What the exercise asks
Once every line below with "Стойки" has been counted, state the total and nothing else.

Input material
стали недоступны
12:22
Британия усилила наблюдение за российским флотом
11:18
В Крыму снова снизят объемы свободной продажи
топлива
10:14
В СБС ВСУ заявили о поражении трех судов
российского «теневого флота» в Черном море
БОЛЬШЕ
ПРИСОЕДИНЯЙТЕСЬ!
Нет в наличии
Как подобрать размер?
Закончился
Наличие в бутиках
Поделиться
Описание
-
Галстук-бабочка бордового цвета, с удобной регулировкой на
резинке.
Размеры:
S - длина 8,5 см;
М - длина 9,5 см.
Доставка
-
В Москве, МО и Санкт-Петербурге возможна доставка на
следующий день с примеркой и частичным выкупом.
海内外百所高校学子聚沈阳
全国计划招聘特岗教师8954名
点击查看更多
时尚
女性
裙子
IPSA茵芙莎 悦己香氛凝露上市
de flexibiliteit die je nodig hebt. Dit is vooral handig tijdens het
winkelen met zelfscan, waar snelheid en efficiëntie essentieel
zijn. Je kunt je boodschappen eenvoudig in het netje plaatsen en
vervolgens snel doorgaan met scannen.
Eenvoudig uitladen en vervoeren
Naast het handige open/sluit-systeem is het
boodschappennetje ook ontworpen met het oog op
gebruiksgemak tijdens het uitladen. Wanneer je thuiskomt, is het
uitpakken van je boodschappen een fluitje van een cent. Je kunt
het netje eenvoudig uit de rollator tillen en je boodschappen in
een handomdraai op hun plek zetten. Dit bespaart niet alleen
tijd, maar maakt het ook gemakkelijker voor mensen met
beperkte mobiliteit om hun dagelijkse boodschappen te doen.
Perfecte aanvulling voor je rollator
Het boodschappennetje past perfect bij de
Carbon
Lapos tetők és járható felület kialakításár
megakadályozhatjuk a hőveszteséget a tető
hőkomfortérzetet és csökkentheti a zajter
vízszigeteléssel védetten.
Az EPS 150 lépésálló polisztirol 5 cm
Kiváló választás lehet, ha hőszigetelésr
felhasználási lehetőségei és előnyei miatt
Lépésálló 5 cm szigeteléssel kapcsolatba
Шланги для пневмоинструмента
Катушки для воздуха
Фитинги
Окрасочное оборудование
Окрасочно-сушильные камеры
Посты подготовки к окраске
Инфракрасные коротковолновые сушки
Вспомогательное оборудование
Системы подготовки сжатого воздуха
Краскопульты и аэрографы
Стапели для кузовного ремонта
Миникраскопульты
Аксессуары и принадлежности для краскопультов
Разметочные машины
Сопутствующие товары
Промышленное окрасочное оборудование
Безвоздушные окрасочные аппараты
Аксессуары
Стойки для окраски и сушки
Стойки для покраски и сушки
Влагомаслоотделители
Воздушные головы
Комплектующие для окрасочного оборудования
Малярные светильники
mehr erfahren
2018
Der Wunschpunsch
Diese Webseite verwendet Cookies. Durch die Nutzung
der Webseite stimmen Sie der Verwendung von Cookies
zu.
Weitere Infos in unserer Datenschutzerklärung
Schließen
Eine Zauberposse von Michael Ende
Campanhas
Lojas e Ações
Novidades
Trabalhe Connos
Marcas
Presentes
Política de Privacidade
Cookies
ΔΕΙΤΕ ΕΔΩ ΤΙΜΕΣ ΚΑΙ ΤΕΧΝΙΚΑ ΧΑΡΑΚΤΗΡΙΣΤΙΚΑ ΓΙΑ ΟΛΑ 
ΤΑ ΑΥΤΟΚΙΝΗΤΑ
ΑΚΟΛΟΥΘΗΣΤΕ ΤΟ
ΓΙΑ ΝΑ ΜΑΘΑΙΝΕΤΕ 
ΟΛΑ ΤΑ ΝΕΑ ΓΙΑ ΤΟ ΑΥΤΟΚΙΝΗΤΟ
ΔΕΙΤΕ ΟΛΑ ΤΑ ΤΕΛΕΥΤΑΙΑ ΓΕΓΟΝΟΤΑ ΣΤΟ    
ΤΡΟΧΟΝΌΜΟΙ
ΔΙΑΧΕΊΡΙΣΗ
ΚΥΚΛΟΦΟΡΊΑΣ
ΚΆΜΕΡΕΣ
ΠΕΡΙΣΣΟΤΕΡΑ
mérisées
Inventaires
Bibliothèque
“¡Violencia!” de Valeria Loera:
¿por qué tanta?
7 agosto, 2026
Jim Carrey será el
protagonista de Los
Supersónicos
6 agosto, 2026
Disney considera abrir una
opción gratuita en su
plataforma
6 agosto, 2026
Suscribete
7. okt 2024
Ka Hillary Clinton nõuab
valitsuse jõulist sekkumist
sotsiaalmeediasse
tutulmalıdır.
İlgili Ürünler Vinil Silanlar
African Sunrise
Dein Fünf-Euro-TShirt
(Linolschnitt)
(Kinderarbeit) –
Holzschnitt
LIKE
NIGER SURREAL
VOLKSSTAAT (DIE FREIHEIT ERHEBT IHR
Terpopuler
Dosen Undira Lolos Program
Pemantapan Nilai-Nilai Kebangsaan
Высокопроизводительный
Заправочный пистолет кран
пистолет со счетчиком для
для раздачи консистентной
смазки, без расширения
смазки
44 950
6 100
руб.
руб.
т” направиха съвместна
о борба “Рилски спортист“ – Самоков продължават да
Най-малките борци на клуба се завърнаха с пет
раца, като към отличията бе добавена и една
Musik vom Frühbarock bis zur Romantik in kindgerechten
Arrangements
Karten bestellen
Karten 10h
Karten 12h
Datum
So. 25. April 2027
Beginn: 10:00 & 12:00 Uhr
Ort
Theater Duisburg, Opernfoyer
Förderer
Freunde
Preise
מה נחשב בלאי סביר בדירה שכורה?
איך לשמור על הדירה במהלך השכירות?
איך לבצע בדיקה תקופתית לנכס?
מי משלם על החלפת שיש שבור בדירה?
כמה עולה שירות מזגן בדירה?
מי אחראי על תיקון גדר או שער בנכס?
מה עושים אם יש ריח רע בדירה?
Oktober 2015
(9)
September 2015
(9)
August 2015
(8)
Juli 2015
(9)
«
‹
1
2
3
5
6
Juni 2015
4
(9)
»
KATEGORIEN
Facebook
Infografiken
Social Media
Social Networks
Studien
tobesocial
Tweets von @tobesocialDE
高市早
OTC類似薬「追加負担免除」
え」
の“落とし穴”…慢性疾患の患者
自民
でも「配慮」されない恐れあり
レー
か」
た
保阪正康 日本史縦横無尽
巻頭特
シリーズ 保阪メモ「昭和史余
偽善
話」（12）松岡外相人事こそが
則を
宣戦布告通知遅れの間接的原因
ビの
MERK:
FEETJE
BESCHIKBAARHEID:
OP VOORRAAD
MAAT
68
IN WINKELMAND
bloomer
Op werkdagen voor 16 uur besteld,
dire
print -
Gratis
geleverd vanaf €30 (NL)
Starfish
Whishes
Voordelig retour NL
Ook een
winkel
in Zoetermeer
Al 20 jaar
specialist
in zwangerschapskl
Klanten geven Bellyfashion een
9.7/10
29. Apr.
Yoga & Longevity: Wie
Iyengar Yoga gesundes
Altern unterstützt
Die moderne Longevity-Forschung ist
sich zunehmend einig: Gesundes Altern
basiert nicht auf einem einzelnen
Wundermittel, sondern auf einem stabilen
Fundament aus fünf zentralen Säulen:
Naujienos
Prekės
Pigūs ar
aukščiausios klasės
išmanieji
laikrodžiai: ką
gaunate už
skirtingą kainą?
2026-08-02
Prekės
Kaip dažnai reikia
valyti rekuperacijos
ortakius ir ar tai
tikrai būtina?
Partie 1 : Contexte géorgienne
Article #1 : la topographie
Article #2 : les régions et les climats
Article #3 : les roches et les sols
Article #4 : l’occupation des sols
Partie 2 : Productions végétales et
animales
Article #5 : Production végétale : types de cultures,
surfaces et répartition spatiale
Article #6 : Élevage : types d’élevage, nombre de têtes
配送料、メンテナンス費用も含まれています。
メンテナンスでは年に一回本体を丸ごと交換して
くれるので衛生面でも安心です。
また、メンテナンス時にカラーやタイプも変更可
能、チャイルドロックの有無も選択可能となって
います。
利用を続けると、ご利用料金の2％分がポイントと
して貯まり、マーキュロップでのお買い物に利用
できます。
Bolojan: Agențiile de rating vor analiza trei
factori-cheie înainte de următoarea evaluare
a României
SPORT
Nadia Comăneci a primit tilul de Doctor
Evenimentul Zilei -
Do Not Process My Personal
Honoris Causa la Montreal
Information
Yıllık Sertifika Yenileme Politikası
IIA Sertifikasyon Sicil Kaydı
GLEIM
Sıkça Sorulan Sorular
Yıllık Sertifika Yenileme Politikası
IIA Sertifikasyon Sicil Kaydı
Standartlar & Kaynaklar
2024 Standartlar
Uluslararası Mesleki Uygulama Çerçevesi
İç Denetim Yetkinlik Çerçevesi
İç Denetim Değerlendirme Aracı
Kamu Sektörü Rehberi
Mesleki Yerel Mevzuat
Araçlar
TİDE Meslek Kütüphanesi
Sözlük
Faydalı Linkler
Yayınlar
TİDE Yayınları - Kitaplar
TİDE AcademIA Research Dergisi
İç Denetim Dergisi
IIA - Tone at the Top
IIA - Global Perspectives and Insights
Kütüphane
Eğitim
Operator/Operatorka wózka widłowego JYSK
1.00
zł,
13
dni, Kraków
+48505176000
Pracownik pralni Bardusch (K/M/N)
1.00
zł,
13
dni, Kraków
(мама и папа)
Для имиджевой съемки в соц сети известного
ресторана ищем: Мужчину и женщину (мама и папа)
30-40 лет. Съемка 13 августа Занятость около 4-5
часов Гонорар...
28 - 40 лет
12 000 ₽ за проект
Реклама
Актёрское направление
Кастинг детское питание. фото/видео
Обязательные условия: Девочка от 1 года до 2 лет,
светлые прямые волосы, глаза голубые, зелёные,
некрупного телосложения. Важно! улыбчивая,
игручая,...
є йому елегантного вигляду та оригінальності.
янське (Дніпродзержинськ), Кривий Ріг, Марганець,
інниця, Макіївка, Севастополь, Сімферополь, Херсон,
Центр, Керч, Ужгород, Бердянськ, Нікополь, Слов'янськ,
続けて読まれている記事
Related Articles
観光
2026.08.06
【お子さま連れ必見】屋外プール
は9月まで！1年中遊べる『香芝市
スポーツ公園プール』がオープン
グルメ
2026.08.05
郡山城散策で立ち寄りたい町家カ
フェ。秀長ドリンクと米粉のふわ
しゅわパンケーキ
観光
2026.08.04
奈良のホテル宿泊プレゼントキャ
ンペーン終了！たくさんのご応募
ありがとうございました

Your solution
2